Hershie put down his fork. "Sell the house?" While his father hadn't exactly built the house with his own hands, he had sold his guts out at his discount menswear store to pay for it. His mother had decorated it, but his father's essence still haunted the corners. "Why would you sell the house?"

"Oh, it's too big, Hershie. I'm just one old lady, and it's not like there're any grandchildren to come and stay. I could buy a condo in Florida, and there'd be plenty left over for you."

"I don't need any money, Mama. I've got my pension."

She covered his hands with hers. "Of course you do, bubbie. But fixed incomes are for old men. You're young, you need a nest egg, something to start a family with." Her sharp eyes, sunk into motherly pillows of soft flesh, bored into him. He tried to keep his gaze light and carefree. "You've got money problems?" she said, at length.

Hershie scooped up a forkful of pound-cake and shook his head. His mother's powers of perception bordered on clairvoyance, and he didn't trust himself to speak the lie outright. He looked around the dining room, furnished with faux chinoise screens, oriental rugs, angular art-glass chandeliers.

"Tell Mama," she said.

He sighed and finished the cake. "It's the new Minister. He won't give me my pension unless I tell him my secret identity."

"So?" his mother said. "You're so ashamed of your parents, you'd rather starve than tell the world that their bigshot hero is Hershie Abromowicz? I, for one wouldn't mind — finally, I could speak up when my girlfriends are going on about their sons the lawyers."

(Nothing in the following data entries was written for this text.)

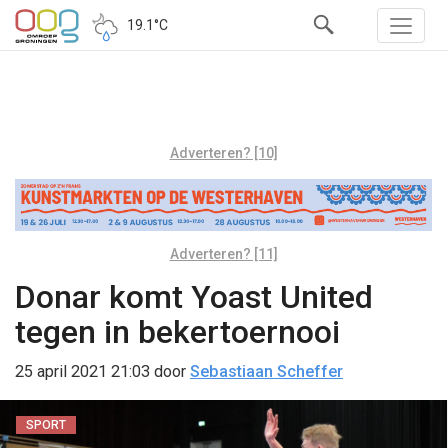
19.1°C
Adverteren? [10]
Adverteren? [11]
Donar komt Yoast United
tegen in bekertoernooi
25 april 2021 21:03
door
Sebastiaan Scheffer
SPORT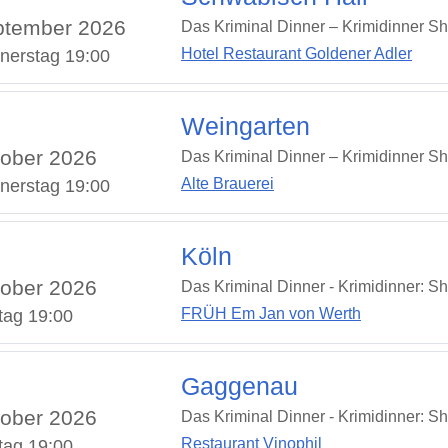
ptember 2026
Das Kriminal Dinner – Krimidinner S
Hotel Restaurant Goldener Adler
nerstag 19:00
Weingarten
ober 2026
Das Kriminal Dinner – Krimidinner S
Alte Brauerei
nerstag 19:00
Köln
ober 2026
Das Kriminal Dinner - Krimidinner: S
FRÜH Em Jan von Werth
tag 19:00
Gaggenau
ober 2026
Das Kriminal Dinner - Krimidinner: S
Restaurant Vinophil
tag 19:00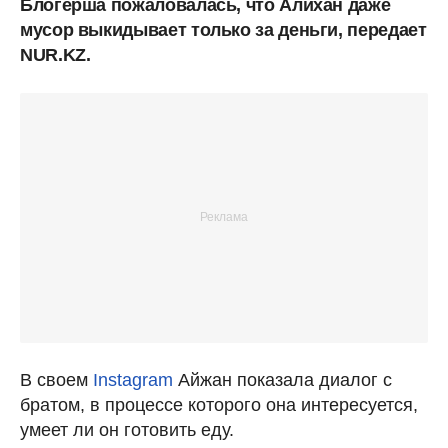
Блогерша пожаловалась, что Алихан даже
мусор выкидывает только за деньги, передает
NUR.KZ.
В своем
Instagram
Айжан показала диалог с
братом, в процессе которого она интересуется,
умеет ли он готовить еду.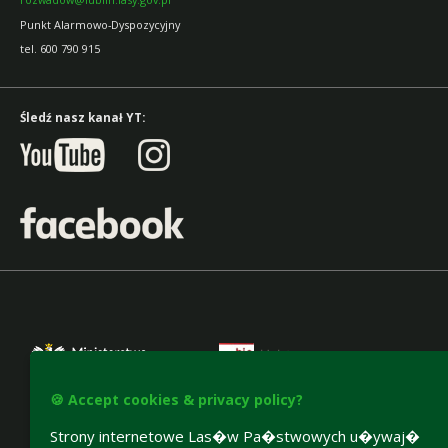
Punkt Alarmowo-Dyspozycyjny
tel. 600 790 915
Śledź nasz kanał YT:
🍪 Accept cookies & privacy policy?
Strony internetowe Las�w Pa�stwowych u�ywaj�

"Mom!" he said, feeling all of eight years old. "I'm not ashamed and you know it. But if the world knew who I was, well, who knows what kind of danger you'd be in? I've made some powerful enemies, Mama."

"Enemies, shmenemies," she said, waving her hands. "Don't worry yourself on my account. Don't make me the reason that you end up in the cold. I'm not helpless you know. I have Mace."